Please count the lines of the data below that contain the string "fixture" and reply with only the number.
····················
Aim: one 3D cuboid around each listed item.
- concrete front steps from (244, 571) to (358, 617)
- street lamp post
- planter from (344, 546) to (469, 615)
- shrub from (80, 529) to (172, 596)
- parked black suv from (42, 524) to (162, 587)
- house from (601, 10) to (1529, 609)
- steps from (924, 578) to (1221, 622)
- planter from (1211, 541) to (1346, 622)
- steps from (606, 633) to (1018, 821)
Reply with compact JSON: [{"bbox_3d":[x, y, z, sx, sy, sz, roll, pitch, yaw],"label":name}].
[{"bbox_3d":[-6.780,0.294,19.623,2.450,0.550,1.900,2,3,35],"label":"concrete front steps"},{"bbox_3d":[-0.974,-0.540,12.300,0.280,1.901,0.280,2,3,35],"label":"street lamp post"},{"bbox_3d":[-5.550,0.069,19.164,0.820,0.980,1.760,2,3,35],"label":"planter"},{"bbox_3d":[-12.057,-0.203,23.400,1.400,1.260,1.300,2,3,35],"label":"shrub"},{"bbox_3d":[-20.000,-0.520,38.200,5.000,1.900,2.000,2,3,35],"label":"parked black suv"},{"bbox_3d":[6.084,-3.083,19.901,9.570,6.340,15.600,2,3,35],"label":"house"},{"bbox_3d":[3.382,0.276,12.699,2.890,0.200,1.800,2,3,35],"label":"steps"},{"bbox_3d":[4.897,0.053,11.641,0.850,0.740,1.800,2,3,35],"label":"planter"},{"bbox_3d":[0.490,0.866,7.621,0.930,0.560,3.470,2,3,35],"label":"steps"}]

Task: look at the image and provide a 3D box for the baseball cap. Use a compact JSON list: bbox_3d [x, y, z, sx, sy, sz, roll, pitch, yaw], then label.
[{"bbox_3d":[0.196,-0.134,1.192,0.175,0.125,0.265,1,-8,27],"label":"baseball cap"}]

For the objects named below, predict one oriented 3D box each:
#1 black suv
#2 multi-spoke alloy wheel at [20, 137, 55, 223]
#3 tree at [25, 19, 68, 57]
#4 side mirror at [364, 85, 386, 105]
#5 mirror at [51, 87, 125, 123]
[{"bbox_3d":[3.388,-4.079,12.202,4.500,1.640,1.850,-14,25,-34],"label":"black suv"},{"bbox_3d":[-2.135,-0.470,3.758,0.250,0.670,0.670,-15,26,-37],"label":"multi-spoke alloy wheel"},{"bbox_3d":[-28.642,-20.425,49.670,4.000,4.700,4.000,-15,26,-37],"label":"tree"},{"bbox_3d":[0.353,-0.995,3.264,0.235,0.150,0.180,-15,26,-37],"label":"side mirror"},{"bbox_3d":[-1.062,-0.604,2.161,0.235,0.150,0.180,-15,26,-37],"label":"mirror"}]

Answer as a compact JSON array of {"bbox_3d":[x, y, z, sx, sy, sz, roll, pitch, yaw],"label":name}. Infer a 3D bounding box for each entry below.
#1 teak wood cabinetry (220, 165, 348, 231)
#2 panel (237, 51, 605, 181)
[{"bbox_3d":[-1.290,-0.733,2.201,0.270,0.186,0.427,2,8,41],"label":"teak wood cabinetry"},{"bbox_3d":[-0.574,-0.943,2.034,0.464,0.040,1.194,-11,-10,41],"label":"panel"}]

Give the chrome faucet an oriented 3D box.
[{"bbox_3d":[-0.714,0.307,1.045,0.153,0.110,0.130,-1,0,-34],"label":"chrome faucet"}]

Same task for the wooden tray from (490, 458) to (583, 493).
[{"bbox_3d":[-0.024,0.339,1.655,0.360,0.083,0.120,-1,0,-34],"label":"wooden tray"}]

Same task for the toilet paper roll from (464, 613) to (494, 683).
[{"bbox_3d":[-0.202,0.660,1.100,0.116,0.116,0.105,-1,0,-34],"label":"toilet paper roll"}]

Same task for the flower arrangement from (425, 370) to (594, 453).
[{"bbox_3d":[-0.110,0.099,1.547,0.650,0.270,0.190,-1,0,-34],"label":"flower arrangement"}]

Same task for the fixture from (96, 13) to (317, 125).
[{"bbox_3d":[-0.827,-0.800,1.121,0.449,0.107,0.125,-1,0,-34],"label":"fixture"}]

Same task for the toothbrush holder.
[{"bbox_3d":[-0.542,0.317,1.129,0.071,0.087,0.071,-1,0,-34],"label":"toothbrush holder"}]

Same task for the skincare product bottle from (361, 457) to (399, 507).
····················
• _SOLUTION TO THIS TASK_: 2